Skyler Stark-Ragsdale/The Aspen Times

Colorado Mountain College students are interested in hearing other perspectives — and hopeful people across the political spectrum can find ways to disagree with less vitriol. 

That was the takeaway during Friday afternoon’s student meeting with state officials Gov. Jared Polis and Rep. Elizabeth Velasco, D-Glenwood Springs. The students, who are engaged in the college’s student-led, non-partisan Red, White, and Blue Club, talked to the politicians about current events, as well as the importance of civic engagement and open political dialogue.

“I’m tired of seeing heartbreak after heartbreak,” Minta Williams, a student engaged in the college’s club, told Polis at CMC’s Spring Valley campus southwest of Glenwood Springs. “I wish we could just take a step back on both sides.”



After the meeting, Polis said it’s wonderful to see students come together around civic engagement at a time when people are “more divided than ever before.”

“We cherish our disagreements, but to have those conversations in a way that’s constructive, rather than have it degrade into violence or to attacking people — and that’s really what Red, White and Blue is all about,” Polis said.



The club meets once per week to discuss current events and develop media literacy. They also learn about the democratic process, the voting system, and the courts, among other civic-oriented studies, according to the club’s faculty advisor Becky Musselman.

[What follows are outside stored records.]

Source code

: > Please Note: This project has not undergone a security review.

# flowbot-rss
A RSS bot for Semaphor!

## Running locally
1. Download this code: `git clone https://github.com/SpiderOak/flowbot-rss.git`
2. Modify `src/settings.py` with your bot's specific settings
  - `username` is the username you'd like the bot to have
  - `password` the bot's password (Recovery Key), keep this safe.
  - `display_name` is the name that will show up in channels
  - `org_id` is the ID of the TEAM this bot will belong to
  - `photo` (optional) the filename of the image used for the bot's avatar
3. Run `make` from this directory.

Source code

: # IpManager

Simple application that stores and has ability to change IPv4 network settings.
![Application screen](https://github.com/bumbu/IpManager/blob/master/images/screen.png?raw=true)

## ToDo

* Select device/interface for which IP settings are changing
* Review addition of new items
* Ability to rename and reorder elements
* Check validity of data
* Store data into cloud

“Demystifying the political process is a key component,” Musselman, who also teaches political science at CMC, said after the discussion.

She added that the students travel to Denver about once a school year to sit in on proceedings of the Colorado Legislature. Locally, the students take politically-oriented trips up to a couple times a semester. 

“It is important for young people to see the work that we’re doing,” Velasco said after the discussion with the students, “and I think also to present that there’s an opportunity — they could also be running for office.”

Red, White, and Blue Club President Lyan Faina-Sanchez, a CMC student, said she and the club would like to see a more unified community. 

“A different person, hypothetically, might not feel the same way about immigration as I do,” Faina-Sanchez said. “It’s still important to discuss those topics, even (if) it doesn’t affect them.”

Jen Brennan, another faculty advisor, hopes that the club will inspire students to participate in the democratic process. 

“I would like students to vote,” Brennan said. “And know what they’re voting on.”